German philosopher Theodor Adorno commented that "writing poetry after Auschwitz is barbaric", but he later retracted this statement. There are some substantial works dealing with the Holocaust and its aftermath, including the work of survivor Paul Celan, which uses inverted syntax and vocabulary in an attempt to express the inexpressible. Celan considered the German language tainted by the Nazis, although he was friends with Nazi sympathizer and philosopher Martin Heidegger.
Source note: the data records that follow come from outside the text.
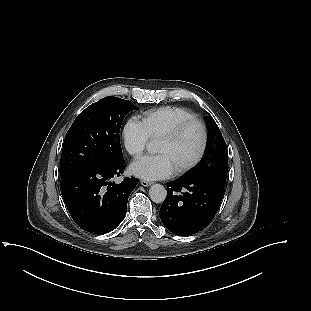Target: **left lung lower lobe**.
<instances>
[{
	"label": "left lung lower lobe",
	"instance_id": "obj_1",
	"mask_svg": "<svg viewBox=\"0 0 311 311\" xmlns=\"http://www.w3.org/2000/svg\"><path fill=\"white\" fill-rule=\"evenodd\" d=\"M166 186L167 197L160 209V219L170 232L179 236L207 227L225 194L224 185L207 178L180 177ZM182 189L187 191L177 195Z\"/></svg>",
	"mask_w": 311,
	"mask_h": 311
}]
</instances>
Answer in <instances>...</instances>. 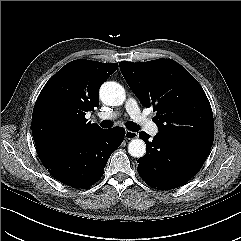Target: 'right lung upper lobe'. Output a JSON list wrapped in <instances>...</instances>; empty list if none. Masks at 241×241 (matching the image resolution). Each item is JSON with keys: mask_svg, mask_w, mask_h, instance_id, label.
Returning a JSON list of instances; mask_svg holds the SVG:
<instances>
[{"mask_svg": "<svg viewBox=\"0 0 241 241\" xmlns=\"http://www.w3.org/2000/svg\"><path fill=\"white\" fill-rule=\"evenodd\" d=\"M117 69L116 63L78 59L66 64L46 83L32 114L38 156L89 139L102 130L87 122L85 113L99 106V88Z\"/></svg>", "mask_w": 241, "mask_h": 241, "instance_id": "cb5924a9", "label": "right lung upper lobe"}]
</instances>
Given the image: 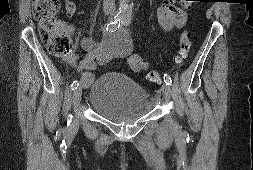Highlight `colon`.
Instances as JSON below:
<instances>
[{"instance_id":"1","label":"colon","mask_w":253,"mask_h":170,"mask_svg":"<svg viewBox=\"0 0 253 170\" xmlns=\"http://www.w3.org/2000/svg\"><path fill=\"white\" fill-rule=\"evenodd\" d=\"M195 0H185L186 3ZM60 9L59 0H33V16L39 26V34L43 43L46 44L51 54L56 57H66L71 51V38L61 28L56 19ZM191 50V33L184 31L180 37V50L176 57V63L182 65ZM149 81L162 82V75L158 71H150L147 74Z\"/></svg>"}]
</instances>
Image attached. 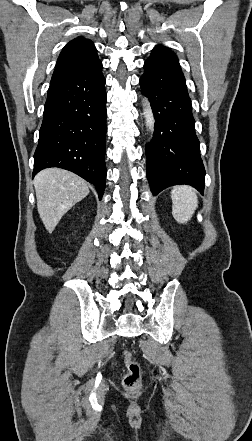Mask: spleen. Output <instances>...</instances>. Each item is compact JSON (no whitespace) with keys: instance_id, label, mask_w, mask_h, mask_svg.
<instances>
[{"instance_id":"spleen-1","label":"spleen","mask_w":252,"mask_h":441,"mask_svg":"<svg viewBox=\"0 0 252 441\" xmlns=\"http://www.w3.org/2000/svg\"><path fill=\"white\" fill-rule=\"evenodd\" d=\"M171 198L173 217L180 224L187 223L198 207L195 190L187 185L177 186L171 191Z\"/></svg>"}]
</instances>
Poet Charles Reznikoff, in his 1975 book Holocaust, created a work intrinsically respectful of the pitfalls implied by Adorno's statement; in itself both a "defense of poetry" and an acknowledgment of the obscenity of poetical rhetoric relative to atrocity, this book utilizes none of the author's own words, coinages, flourishes, interpretations and judgments: it is a creation solely based on U.S. government records of the Nuremberg Trials and English-translated transcripts of the Adolf Eichmann trial in Jerusalem. Through selection and arrangement of these source materials (the personal testimonies of both survivor victims and perpetrators), and severe editing down to essentials, Reznikoff fulfills a truth-telling function of poetry by laying bare human realities, and horrors, without embellishment, achieving the "poetic" through ordering the immediacy of documented testimony.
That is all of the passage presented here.